Source excerpt ▸
The emergencies ministry had earlier said around two dozen miners were working in the shaft where the explosion believed to have been caused by methane ripped through the mine.
Prime Minister Dmitry Medvedev tasked his deputy Arkady Dvorkovich with the responsibility to provide assistance to families of the dead miners.
"An accident took place in Komi," a grim-faced Medvedev said in televised remarks. "Put together the complete information and report on what is happening."
The mine in the northern city of Vorkuta is operated by Vorkutaugol, part of the coal mining division of the Russian steel-making giant Severstal whose mills it provides with hard coking coal concentrate.
It has been working since 1973 with an output of 1.8 million tonnes of coal a year and its reserves of coal are estimated at 40 million tonnes.
Vorkutaugol spokesman Yevgeny Sukharev said the company paid "unprecedented attention" to safety standards. "Everyone is in shock," he told AFP.
According to the company's website, in 2011 the Vorkutinskaya mine won a corporate award for "worthy working conditions -- the basis for respect in the work force".
Known for its extremely inhospitable climate, Vorkuta was home to one of the most infamous Stalin-era prison camps, the Vorkuta Gulag.
Deadly blasts which usually caused by a build-up in methane gas remain a frequent occurrence in the coal mining industry in Russia despite recent drives to improve safety.
In 2010, more than 60 people were killed in twin methane blasts at Russia's biggest underground coal mine, the Raspadskaya mine in the Kemerovo region of Siberia.

Aim 1 ▸
In the mine explosion excerpt, which company operates the mine in Vorkuta?
The records that follow have no connection to the mine explosion excerpt.

Listed records ▸

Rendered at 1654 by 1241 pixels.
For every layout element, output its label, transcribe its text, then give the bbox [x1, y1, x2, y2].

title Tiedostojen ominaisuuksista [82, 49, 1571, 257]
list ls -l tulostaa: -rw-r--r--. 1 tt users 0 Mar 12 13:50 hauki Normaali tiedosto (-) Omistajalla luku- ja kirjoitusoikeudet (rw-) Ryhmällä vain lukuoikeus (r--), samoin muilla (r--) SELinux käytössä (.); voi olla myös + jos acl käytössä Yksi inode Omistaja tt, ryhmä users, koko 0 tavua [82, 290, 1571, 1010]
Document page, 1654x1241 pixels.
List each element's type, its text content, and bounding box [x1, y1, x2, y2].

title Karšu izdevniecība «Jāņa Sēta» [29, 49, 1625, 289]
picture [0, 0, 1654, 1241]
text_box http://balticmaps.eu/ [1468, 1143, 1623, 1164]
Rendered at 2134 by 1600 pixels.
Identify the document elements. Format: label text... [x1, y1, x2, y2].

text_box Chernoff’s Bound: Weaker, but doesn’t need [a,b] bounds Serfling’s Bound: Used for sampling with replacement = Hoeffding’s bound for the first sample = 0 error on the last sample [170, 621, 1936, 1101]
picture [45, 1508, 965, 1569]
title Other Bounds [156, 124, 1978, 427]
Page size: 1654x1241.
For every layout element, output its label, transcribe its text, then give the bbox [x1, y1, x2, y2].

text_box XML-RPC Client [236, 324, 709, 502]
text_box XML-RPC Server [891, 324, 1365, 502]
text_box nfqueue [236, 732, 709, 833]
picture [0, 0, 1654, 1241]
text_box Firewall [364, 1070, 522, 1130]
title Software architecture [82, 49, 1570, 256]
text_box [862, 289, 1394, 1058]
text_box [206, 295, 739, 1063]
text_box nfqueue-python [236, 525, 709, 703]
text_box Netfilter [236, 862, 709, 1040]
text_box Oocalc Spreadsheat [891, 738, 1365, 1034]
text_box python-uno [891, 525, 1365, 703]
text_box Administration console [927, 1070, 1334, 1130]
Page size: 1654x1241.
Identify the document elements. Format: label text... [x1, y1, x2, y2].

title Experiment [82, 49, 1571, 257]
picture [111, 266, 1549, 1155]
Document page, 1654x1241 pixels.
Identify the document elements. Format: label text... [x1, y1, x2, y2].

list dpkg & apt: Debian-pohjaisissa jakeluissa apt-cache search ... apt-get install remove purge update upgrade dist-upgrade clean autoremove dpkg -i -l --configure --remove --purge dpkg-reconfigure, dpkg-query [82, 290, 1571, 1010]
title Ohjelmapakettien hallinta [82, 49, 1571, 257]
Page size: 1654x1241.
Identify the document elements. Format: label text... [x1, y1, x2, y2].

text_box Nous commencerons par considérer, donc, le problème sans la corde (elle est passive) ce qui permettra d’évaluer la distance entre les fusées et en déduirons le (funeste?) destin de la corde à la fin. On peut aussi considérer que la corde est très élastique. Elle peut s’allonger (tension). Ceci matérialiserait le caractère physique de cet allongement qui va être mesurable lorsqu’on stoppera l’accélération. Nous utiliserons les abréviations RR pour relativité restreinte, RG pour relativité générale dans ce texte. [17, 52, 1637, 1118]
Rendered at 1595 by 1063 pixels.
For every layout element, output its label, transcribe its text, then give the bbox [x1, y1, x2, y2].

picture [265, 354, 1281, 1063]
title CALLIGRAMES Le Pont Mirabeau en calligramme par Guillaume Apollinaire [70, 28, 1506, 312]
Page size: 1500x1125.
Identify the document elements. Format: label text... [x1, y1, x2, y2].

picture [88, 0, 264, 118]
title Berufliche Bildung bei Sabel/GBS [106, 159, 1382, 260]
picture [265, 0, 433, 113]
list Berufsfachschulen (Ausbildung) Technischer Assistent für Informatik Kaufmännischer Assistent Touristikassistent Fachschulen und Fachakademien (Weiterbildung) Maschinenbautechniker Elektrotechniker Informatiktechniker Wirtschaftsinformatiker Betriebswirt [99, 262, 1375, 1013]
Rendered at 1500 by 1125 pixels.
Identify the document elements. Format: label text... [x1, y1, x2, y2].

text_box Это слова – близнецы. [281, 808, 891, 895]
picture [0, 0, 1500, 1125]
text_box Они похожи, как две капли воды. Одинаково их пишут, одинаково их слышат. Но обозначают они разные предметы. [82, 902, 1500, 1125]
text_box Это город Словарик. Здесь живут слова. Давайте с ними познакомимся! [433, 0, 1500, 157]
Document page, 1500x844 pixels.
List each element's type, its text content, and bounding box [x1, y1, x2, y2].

Aim 2 ▸
Copy the records verbatim, starting at their first line and ending at the line containing "title Tiedostojen ominaisuuksista", including both of those lines.

Correct answer 1 ▸
Vorkutaugol

Correct answer 2 ▸
Rendered at 1654 by 1241 pixels.
For every layout element, output its label, transcribe its text, then give the bbox [x1, y1, x2, y2].

title Tiedostojen ominaisuuksista [82, 49, 1571, 257]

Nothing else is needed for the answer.